Saved data entries:
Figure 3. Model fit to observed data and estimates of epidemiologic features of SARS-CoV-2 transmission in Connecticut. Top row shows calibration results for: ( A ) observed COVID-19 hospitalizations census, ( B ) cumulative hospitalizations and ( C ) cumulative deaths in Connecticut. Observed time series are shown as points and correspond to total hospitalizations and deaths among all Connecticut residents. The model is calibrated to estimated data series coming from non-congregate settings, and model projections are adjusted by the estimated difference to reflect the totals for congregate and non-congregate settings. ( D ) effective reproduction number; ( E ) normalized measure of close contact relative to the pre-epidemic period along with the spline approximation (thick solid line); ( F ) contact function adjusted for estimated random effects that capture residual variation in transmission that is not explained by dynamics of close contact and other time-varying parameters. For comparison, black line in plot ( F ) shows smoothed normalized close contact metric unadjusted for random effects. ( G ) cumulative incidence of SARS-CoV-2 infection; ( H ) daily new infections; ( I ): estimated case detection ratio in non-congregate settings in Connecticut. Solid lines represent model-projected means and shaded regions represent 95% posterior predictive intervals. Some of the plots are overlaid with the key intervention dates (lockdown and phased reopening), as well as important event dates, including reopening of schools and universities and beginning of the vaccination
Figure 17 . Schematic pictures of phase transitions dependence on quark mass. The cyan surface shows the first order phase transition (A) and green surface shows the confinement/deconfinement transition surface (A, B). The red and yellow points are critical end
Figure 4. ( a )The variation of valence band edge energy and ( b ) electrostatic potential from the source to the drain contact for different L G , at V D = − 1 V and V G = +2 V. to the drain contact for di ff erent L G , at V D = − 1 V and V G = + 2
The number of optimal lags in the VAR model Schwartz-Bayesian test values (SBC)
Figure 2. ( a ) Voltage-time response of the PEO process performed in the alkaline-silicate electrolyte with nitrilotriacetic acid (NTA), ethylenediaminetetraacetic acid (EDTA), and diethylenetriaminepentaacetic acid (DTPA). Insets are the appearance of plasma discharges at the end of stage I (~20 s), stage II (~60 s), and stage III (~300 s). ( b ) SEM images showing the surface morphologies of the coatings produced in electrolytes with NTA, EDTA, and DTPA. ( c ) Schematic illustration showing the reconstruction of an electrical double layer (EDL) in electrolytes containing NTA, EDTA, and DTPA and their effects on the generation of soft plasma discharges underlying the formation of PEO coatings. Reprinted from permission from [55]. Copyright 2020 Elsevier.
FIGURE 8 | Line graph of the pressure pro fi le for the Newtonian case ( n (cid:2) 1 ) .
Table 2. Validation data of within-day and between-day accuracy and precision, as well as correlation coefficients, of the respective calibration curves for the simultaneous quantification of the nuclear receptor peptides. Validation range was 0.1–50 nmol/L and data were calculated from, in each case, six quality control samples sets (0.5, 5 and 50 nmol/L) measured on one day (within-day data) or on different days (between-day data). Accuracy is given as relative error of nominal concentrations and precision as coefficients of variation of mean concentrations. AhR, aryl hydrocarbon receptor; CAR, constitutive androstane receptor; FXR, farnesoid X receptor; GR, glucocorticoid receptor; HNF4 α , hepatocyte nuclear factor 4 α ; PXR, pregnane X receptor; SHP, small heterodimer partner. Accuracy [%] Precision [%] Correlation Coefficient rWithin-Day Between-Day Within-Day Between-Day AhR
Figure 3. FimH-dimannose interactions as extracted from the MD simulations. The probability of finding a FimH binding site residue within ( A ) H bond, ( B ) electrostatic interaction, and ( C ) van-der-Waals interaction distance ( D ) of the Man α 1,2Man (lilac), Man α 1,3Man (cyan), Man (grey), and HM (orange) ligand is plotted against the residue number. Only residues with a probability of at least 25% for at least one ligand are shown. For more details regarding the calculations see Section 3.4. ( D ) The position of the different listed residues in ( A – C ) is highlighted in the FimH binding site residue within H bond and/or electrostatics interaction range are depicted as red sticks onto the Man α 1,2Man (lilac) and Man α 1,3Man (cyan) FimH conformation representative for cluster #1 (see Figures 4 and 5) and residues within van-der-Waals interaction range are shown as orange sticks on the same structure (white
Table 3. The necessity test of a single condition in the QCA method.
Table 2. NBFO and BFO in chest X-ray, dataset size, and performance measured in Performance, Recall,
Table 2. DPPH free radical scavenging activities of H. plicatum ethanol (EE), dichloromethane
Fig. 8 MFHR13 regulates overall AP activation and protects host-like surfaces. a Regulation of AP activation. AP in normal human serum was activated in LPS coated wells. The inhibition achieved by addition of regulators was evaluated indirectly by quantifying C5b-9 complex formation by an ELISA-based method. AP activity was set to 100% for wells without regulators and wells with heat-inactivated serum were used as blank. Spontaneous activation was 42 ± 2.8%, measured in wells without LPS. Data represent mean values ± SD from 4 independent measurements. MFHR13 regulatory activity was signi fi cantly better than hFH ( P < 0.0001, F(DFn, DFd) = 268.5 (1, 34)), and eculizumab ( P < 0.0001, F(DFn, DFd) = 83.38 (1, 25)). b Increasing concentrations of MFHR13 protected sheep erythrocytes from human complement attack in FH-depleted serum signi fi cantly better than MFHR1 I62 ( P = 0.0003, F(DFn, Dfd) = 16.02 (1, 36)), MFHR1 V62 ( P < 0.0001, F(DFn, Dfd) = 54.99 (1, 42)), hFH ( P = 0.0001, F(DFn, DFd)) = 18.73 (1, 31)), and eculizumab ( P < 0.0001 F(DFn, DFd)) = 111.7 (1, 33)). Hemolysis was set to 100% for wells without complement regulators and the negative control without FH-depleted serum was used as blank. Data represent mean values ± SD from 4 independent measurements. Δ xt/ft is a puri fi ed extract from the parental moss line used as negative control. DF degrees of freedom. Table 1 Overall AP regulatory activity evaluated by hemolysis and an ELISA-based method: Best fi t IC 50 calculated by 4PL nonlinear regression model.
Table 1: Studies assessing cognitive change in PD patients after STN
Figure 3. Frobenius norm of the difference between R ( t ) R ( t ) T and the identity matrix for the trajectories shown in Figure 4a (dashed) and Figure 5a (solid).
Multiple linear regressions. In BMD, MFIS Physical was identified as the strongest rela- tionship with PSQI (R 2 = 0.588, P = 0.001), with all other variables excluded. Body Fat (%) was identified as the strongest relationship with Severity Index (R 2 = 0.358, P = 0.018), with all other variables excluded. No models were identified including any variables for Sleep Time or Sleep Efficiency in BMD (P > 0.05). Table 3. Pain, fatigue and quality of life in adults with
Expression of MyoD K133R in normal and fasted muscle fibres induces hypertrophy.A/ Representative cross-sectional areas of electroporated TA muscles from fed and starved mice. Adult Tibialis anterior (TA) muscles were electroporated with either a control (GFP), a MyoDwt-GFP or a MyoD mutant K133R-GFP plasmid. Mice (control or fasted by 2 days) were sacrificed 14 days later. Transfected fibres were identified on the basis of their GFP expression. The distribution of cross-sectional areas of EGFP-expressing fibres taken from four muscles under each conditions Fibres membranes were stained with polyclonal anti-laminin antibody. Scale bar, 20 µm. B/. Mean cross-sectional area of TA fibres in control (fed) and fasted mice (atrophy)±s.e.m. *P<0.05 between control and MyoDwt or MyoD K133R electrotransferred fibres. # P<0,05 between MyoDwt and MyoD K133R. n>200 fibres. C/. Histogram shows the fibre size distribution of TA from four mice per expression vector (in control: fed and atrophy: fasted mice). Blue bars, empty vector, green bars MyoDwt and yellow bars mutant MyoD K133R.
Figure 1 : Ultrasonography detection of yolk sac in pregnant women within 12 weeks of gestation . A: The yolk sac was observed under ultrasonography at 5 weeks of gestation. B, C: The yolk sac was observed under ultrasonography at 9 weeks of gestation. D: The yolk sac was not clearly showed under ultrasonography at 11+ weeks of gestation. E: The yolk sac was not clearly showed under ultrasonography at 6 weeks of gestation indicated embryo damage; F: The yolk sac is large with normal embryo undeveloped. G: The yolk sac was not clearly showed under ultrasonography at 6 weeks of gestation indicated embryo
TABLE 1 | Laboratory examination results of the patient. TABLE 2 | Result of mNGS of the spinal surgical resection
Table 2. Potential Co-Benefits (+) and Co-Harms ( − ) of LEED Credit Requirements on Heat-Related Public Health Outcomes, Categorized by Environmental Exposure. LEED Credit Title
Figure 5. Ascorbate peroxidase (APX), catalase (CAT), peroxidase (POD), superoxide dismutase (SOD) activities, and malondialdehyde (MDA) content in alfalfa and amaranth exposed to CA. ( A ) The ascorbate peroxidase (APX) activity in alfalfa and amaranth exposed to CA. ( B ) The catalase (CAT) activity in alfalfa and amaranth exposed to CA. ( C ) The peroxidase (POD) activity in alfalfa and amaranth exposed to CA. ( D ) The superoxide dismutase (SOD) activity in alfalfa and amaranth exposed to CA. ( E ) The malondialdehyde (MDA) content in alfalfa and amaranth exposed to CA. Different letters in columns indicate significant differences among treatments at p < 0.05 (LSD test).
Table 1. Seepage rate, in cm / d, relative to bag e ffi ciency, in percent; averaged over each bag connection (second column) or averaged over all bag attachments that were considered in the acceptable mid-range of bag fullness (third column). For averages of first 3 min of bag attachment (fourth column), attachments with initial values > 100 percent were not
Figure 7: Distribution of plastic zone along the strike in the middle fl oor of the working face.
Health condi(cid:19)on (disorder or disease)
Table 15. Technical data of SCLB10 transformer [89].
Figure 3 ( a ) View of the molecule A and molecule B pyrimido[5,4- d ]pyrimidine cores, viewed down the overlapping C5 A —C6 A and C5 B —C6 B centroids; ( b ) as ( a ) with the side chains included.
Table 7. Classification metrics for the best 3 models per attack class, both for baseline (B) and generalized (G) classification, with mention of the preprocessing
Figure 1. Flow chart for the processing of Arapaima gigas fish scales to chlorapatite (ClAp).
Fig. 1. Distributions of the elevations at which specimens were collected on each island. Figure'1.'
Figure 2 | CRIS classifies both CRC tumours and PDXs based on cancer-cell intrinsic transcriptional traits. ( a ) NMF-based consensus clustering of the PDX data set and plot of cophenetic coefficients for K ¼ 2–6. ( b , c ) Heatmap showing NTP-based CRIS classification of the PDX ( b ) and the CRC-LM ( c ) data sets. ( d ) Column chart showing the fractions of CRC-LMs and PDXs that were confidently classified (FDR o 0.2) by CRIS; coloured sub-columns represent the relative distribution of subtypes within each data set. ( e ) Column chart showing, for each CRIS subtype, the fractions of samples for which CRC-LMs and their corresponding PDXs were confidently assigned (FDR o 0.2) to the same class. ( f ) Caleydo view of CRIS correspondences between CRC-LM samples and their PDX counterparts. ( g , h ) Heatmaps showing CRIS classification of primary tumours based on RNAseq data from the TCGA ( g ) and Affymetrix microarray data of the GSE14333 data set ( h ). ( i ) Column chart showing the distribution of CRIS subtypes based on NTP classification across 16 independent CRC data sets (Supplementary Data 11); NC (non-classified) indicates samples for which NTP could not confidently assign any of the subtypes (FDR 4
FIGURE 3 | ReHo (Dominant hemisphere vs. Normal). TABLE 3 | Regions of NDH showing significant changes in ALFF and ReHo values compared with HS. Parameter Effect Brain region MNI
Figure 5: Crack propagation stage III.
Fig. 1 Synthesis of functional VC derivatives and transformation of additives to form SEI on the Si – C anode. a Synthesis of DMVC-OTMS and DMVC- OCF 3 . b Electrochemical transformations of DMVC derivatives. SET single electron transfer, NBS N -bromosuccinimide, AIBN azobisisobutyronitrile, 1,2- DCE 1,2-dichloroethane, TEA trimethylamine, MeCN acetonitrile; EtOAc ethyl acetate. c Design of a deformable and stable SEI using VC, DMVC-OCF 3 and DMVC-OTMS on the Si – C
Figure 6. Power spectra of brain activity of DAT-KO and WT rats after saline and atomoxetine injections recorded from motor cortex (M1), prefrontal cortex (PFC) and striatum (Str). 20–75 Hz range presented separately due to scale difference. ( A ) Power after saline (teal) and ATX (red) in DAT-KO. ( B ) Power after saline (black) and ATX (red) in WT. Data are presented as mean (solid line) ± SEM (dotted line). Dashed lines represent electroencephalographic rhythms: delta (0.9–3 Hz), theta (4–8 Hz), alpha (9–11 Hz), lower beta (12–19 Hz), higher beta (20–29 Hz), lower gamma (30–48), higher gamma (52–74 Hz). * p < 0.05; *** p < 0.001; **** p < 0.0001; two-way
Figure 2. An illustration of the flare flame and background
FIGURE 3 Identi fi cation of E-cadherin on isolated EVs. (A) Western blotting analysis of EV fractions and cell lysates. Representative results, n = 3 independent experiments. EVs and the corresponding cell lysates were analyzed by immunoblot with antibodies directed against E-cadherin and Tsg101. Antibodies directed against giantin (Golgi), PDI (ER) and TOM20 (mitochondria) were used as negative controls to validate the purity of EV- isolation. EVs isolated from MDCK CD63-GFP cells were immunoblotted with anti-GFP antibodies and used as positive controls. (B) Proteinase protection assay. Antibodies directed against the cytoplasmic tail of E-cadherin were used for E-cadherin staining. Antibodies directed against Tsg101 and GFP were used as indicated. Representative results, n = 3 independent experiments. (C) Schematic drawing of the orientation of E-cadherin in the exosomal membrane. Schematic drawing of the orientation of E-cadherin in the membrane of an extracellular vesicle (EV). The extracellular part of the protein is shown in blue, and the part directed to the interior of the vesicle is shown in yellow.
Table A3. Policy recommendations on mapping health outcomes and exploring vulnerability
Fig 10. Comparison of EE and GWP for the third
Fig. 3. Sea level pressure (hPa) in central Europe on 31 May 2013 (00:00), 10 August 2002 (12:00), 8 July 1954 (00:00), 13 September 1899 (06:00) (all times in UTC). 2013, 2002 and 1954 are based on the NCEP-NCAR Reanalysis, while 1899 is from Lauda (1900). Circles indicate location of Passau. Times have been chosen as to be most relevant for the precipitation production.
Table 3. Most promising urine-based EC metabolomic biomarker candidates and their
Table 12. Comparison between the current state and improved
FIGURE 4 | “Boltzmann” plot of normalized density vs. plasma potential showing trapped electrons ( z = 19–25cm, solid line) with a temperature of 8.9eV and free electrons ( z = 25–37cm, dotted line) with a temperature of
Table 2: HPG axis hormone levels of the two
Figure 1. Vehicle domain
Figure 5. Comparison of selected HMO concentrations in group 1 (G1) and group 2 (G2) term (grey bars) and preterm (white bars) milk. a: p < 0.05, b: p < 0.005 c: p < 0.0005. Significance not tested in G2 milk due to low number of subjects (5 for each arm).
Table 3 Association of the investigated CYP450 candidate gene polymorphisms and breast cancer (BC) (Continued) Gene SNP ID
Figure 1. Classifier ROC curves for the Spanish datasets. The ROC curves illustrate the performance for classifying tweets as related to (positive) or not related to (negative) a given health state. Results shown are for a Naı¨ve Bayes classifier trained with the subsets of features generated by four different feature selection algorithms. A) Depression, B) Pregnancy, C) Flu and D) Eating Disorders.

• [YOUR ASSIGNMENT]
From the data above, output only the lines between the line containing "Figure 5. Ascorbate" and the line containing "Fig. 1. Distributions", inclusive, exactly as written.

• [RESULT FOR THIS EXERCISE]
Figure 5. Ascorbate peroxidase (APX), catalase (CAT), peroxidase (POD), superoxide dismutase (SOD) activities, and malondialdehyde (MDA) content in alfalfa and amaranth exposed to CA. ( A ) The ascorbate peroxidase (APX) activity in alfalfa and amaranth exposed to CA. ( B ) The catalase (CAT) activity in alfalfa and amaranth exposed to CA. ( C ) The peroxidase (POD) activity in alfalfa and amaranth exposed to CA. ( D ) The superoxide dismutase (SOD) activity in alfalfa and amaranth exposed to CA. ( E ) The malondialdehyde (MDA) content in alfalfa and amaranth exposed to CA. Different letters in columns indicate significant differences among treatments at p < 0.05 (LSD test).
Table 1. Seepage rate, in cm / d, relative to bag e ffi ciency, in percent; averaged over each bag connection (second column) or averaged over all bag attachments that were considered in the acceptable mid-range of bag fullness (third column). For averages of first 3 min of bag attachment (fourth column), attachments with initial values > 100 percent were not
Figure 7: Distribution of plastic zone along the strike in the middle fl oor of the working face.
Health condi(cid:19)on (disorder or disease)
Table 15. Technical data of SCLB10 transformer [89].
Figure 3 ( a ) View of the molecule A and molecule B pyrimido[5,4- d ]pyrimidine cores, viewed down the overlapping C5 A —C6 A and C5 B —C6 B centroids; ( b ) as ( a ) with the side chains included.
Table 7. Classification metrics for the best 3 models per attack class, both for baseline (B) and generalized (G) classification, with mention of the preprocessing
Figure 1. Flow chart for the processing of Arapaima gigas fish scales to chlorapatite (ClAp).
Fig. 1. Distributions of the elevations at which specimens were collected on each island. Figure'1.'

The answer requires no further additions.